The Hon. Philip Sherard (17 November 1623 – 1695) was an English soldier, landowner and politician who sat in the House of Commons  from 1660 to 1685.

Early life
Sherard was born on 17 November 1623 as the younger son of William Sherard, 1st Baron Sherard (1588–1640) and his wife Abigail Cave (1593–1659). His older brother was Bennet Sherard, 2nd Baron Sherard, who sat as MP for Leicestershire and served as Lord Lieutenant of Rutland. His nephew was Bennet Sherard, 1st Earl of Harborough.  His mother, the widow of Henry Tresham (with whom she had several sons), was a daughter of Cecil Cave and Anne (née Bennett) Cave.

He was a student at St John's College, Oxford in 1639, and travelled abroad in Italy in 1641.

Career
Sherard went abroad with his brother shortly before the Civil War, where he became a captain in the Dutch army. He enjoyed field sports and settled at the family estate of Whissendine, Rutland, holding no local office until the Restoration.

- **Data block**
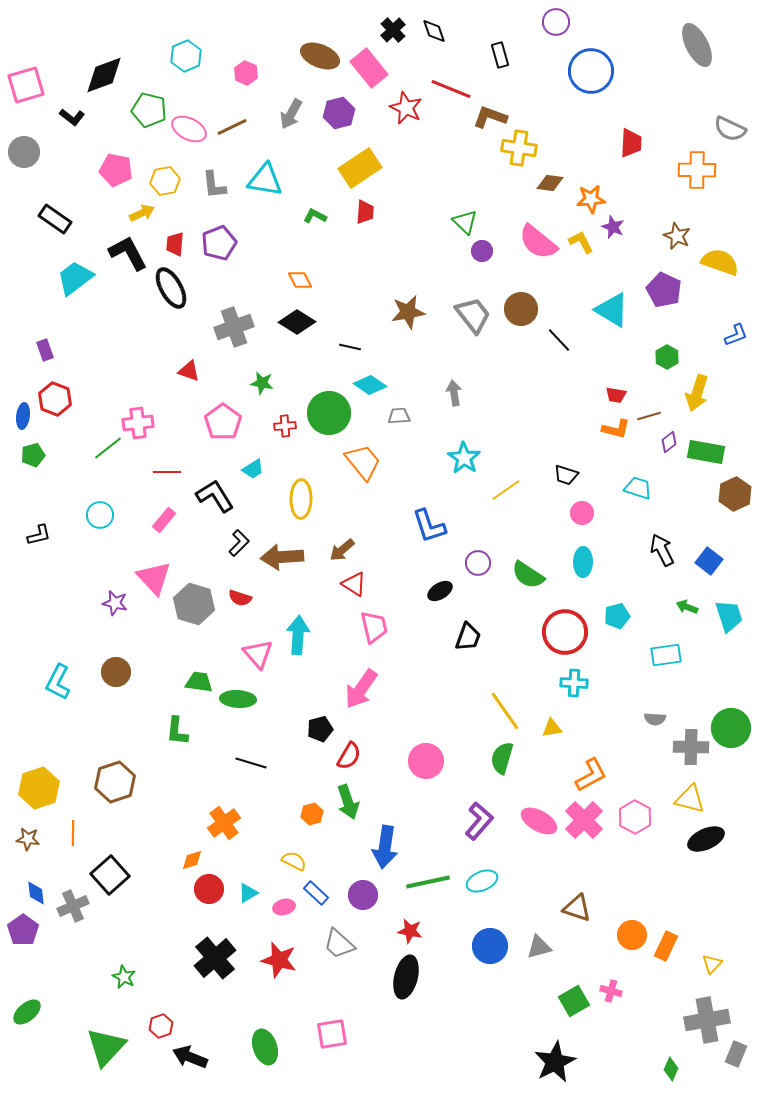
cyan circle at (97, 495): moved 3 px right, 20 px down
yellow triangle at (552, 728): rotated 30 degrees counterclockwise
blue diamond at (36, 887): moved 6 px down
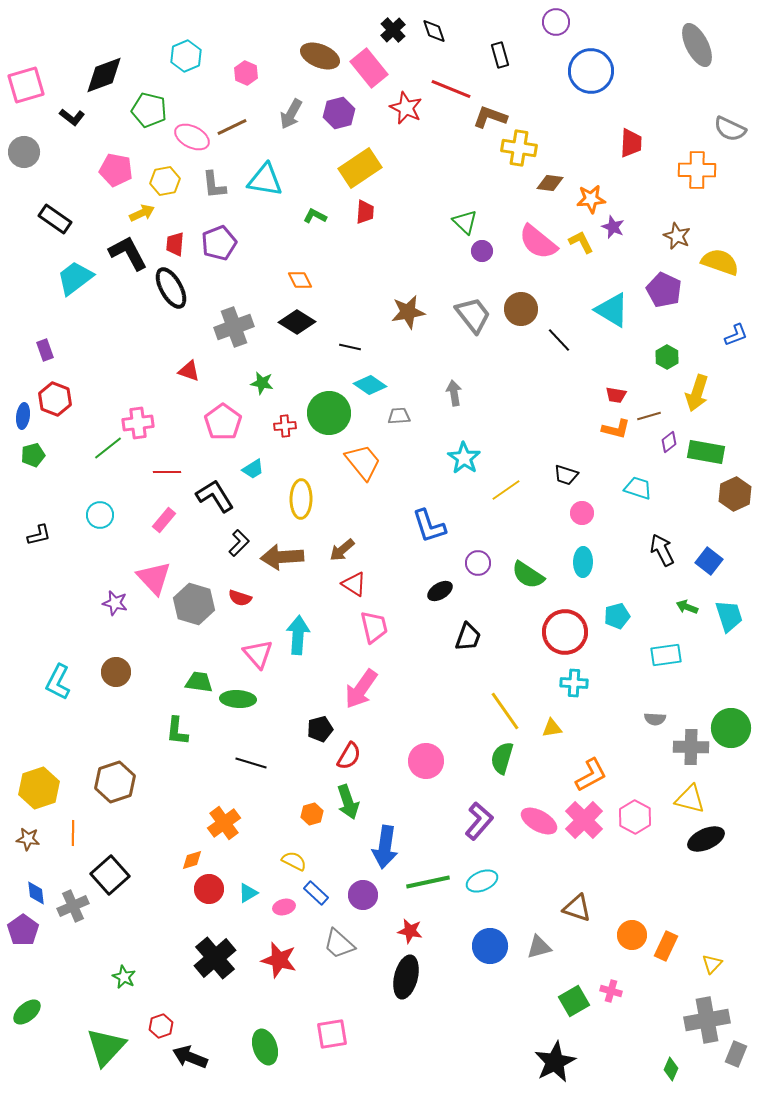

- **Tasks to perform**
A) Restate the stretch of the Philip Sherard biography from "The Hon. Philip" through "Italy in 1641.", putting "Trinity College" in place of "St John's College".
B) Carry the Philip Sherard biography forward from its last sentence.

- **Responses to the exercise**
A)
The Hon. Philip Sherard (17 November 1623 – 1695) was an English soldier, landowner and politician who sat in the House of Commons  from 1660 to 1685.

Early life
Sherard was born on 17 November 1623 as the younger son of William Sherard, 1st Baron Sherard (1588–1640) and his wife Abigail Cave (1593–1659). His older brother was Bennet Sherard, 2nd Baron Sherard, who sat as MP for Leicestershire and served as Lord Lieutenant of Rutland. His nephew was Bennet Sherard, 1st Earl of Harborough.  His mother, the widow of Henry Tresham (with whom she had several sons), was a daughter of Cecil Cave and Anne (née Bennett) Cave.

He was a student at Trinity College, Oxford in 1639, and travelled abroad in Italy in 1641.

B)
In 1660, Sherard was elected Member of Parliament for Rutland in the Convention Parliament. He was one of those proposed as Knight of the Royal Oak, and his estate had a yearly income of £600. In 1661, he was re-elected MP for Rutland in the Cavalier parliament, probably without a contest. He was re-elected in the two elections for the First and Second Exclusion Parliaments and again in 1681.

In 1682, he was removed from local office, and took no further part in politics, his son Bennet replacing him as knight of the shire in the Convention.

Personal life
In 1645, Sherard was married to Margaret Eure, widow of both John Pulteney of Misterton, Leicestershire and a Cavalier Col. Hon. William Eure of Old Malton (son of Lord Eure), and daughter of Sir Thomas Denton of Hillesden, Buckinghamshire. Margaret converted to Protestantism. Together, they were the parents of three sons and one daughter, including:

 Bennet Sherard (1649–1701), who was also MP for Rutland.
 Philip Sherard, who married and had issue.
 Denton Sherard.
 Abigail Sherard (b. 1652), who married John Pickering, Esq. (1654–1703) and had issue.

Sherard died at the age of 71 and was buried at Whissendine on 4 March 1695.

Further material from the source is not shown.